A husband-to-wife transfer of power may be unsurprising in Azerbaijan, which has already witnessed one hereditary succession. Heydar, shortly before his death in 2003, arranged for the presidency to pass to his son who, Guliyev notes, had already been named deputy chairman of the YAP, the same post Mehriban was appointed to last week.

"During Heydar Aliyev's time, YAP was already becoming a tool for the ruling family. Ilham Aliyev was elected deputy chair at a party convention in 2001. People inside and outside the country immediately took that to mean that Heydar Aliyev was going to transfer power to his son," the analyst explains. "And actually, Ilham Aliyev came to power and became YAP chair two years later."

Suited For Office?

Together, the Aliyevs are believed to possess a personal fortune in the tens of millions of dollars.
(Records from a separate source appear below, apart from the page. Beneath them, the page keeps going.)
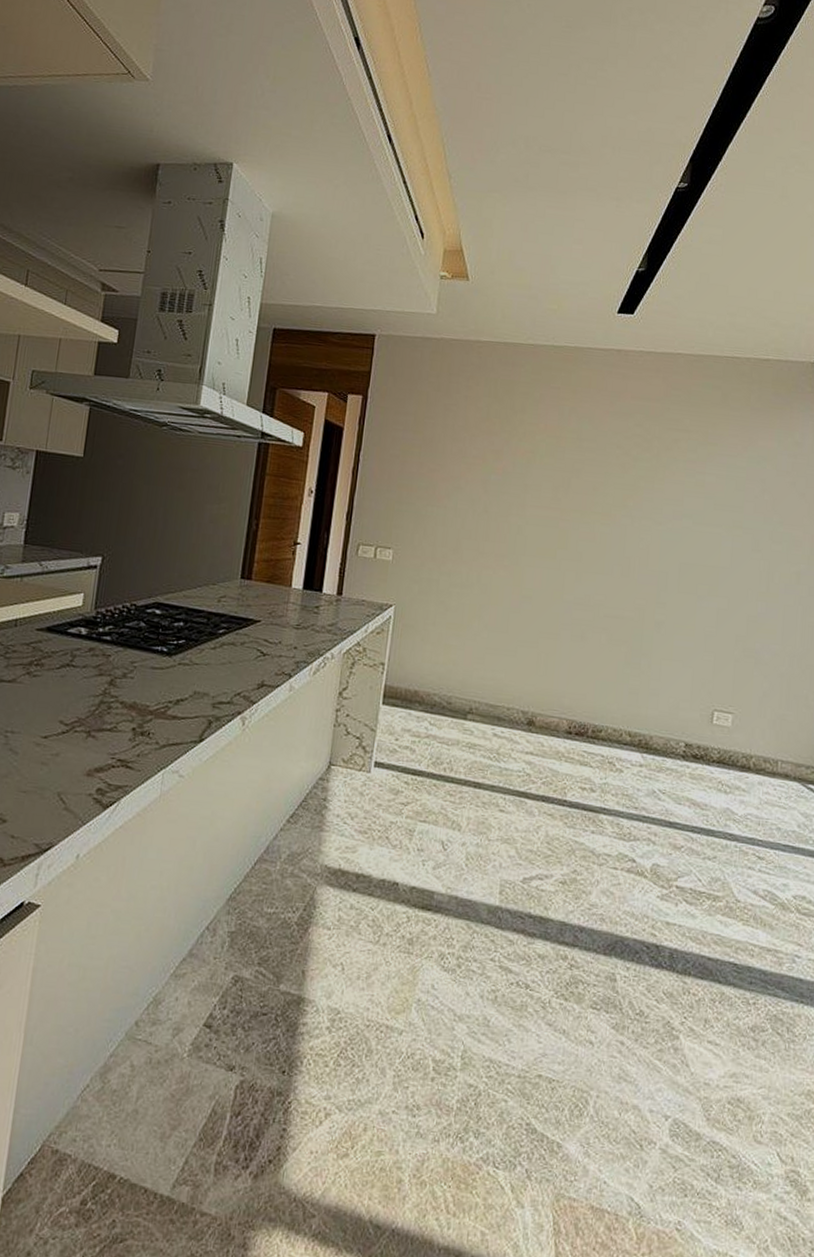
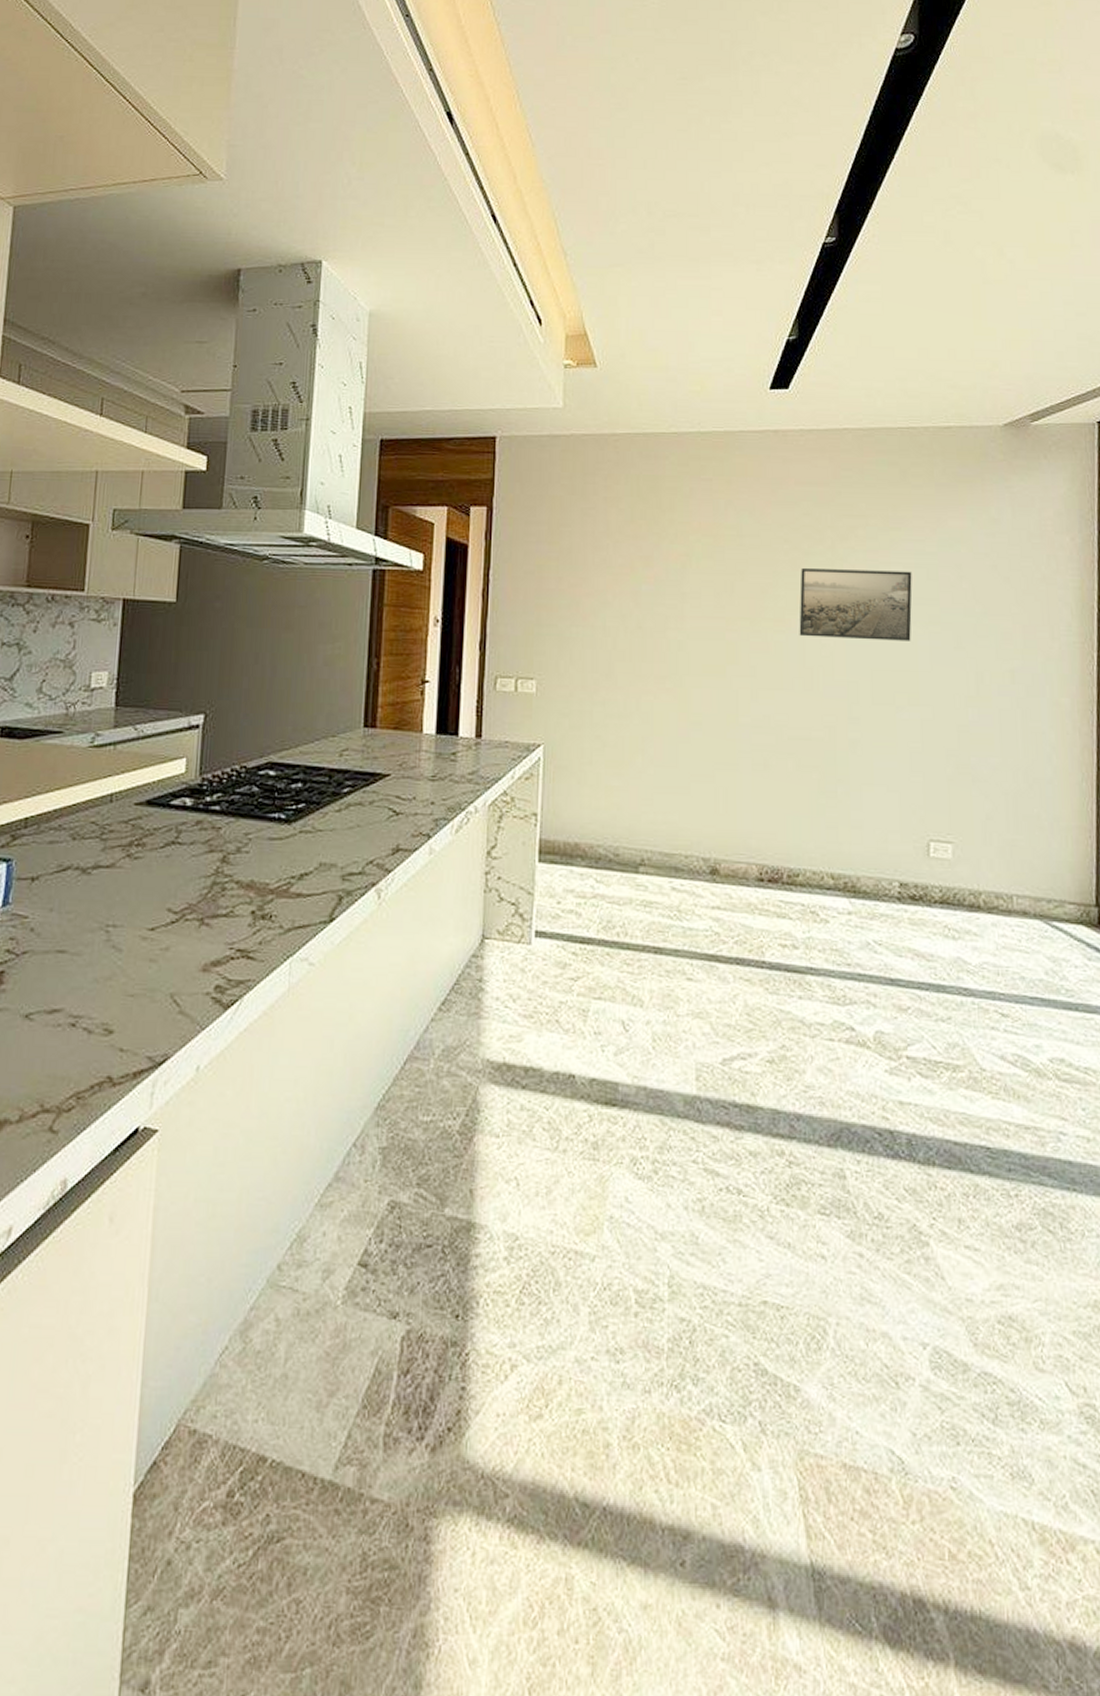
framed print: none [622,472,723,541] -> present [799,568,912,641]

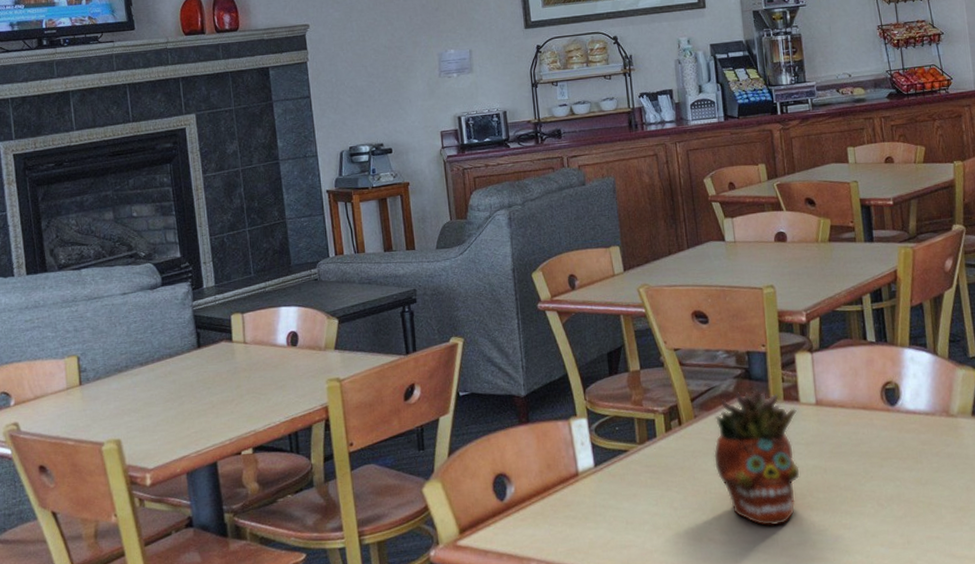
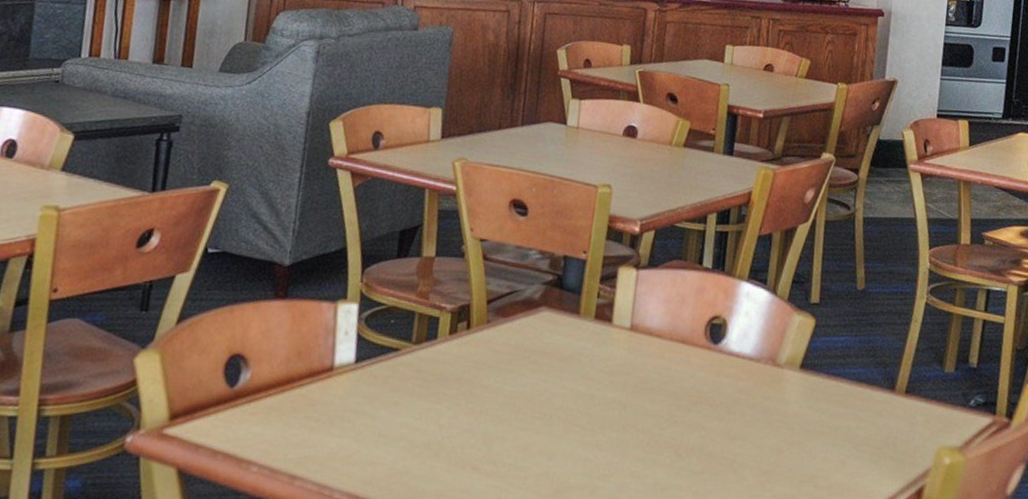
succulent planter: present [714,388,800,526] -> none [498,299,607,463]

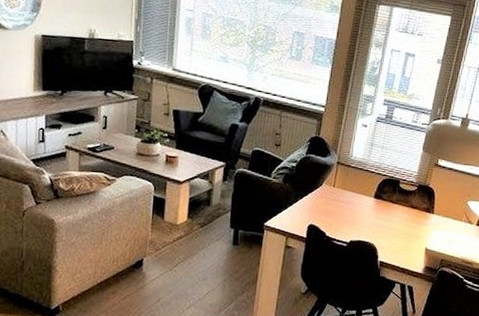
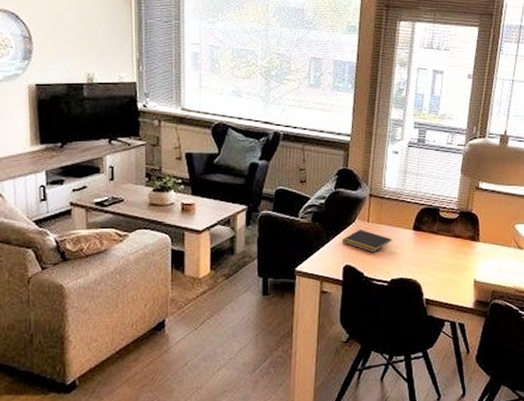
notepad: none [308,193,354,215] -> present [341,230,392,253]

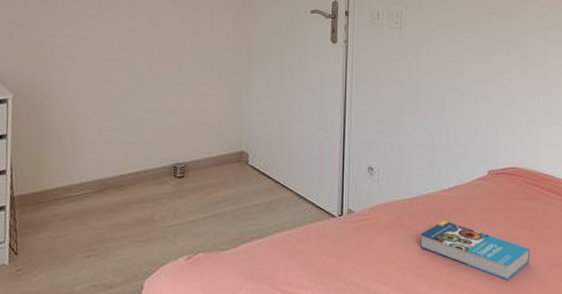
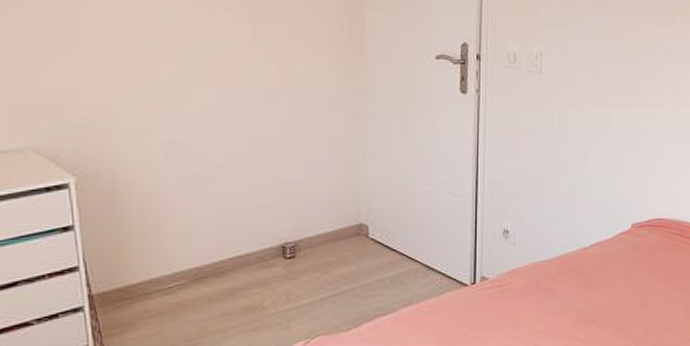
book: present [420,221,530,281] -> none [558,279,671,333]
Their wealth, built on Azerbaijan's phenomenal energy reserves and the regime's absolute grip on power, has translated into extraordinary investments into the country's art and cultural scene, much of it led by Mehriban and the couple's two daughters, Leyla and Arzu.

But it has also financed a well-equipped police state, which has routinely used tear gas and rough treatment to squelch even small public demonstrations. Aliyeva, whose appetite for high-gloss publicity rivals that of another regional political aspirant, Uzbekistan's Gulnara Karimova -- daughter of that country's president, Islam Karimov -- is also seen as contributing to the regime's notorious crackdown on independent media.

PHOTO GALLERY: Mehriban Aliyeva's life in pictures

All the same, Aliyeva is seen by some as a welcome alternative to her husband. Her family's intellectual roots -- she herself graduated with a medical degree from Moscow's Sechenov Institute -- have kept her closer to the country's cultural elite.

Aliyev, whose own clan comprises gray-haired Soviet-style enforcers, is seen as having isolated that potential base of support, as evidenced by Ibragimbekov's presidential run.

Her dramatic fashion sense -- and reported encounters with plastic surgeons -- have also built Aliyeva's reputation as a model of the new, fashion-forward Muslim woman eager to push her traditional country into the 21st century.

The YAP, however, denies any suggestion that the first lady is being groomed to replace her husband. Lawmaker Yevda Abramov, a member of the party's political council, says the move is designed to enhance the role Aliyeva has always played for her husband -- a political guarantor, if you will, of peace, harmony, and love in an increasingly chilly political climate.

"All this talk is absurd," Abramov says. "What's the connection between Mehriban Aliyeva's new position and the presidential election? YAP is set to change significantly with her in her new position. The party's social base will expand. The president established this post in order to have someone who will support him in establishing a stronger Azerbaijan."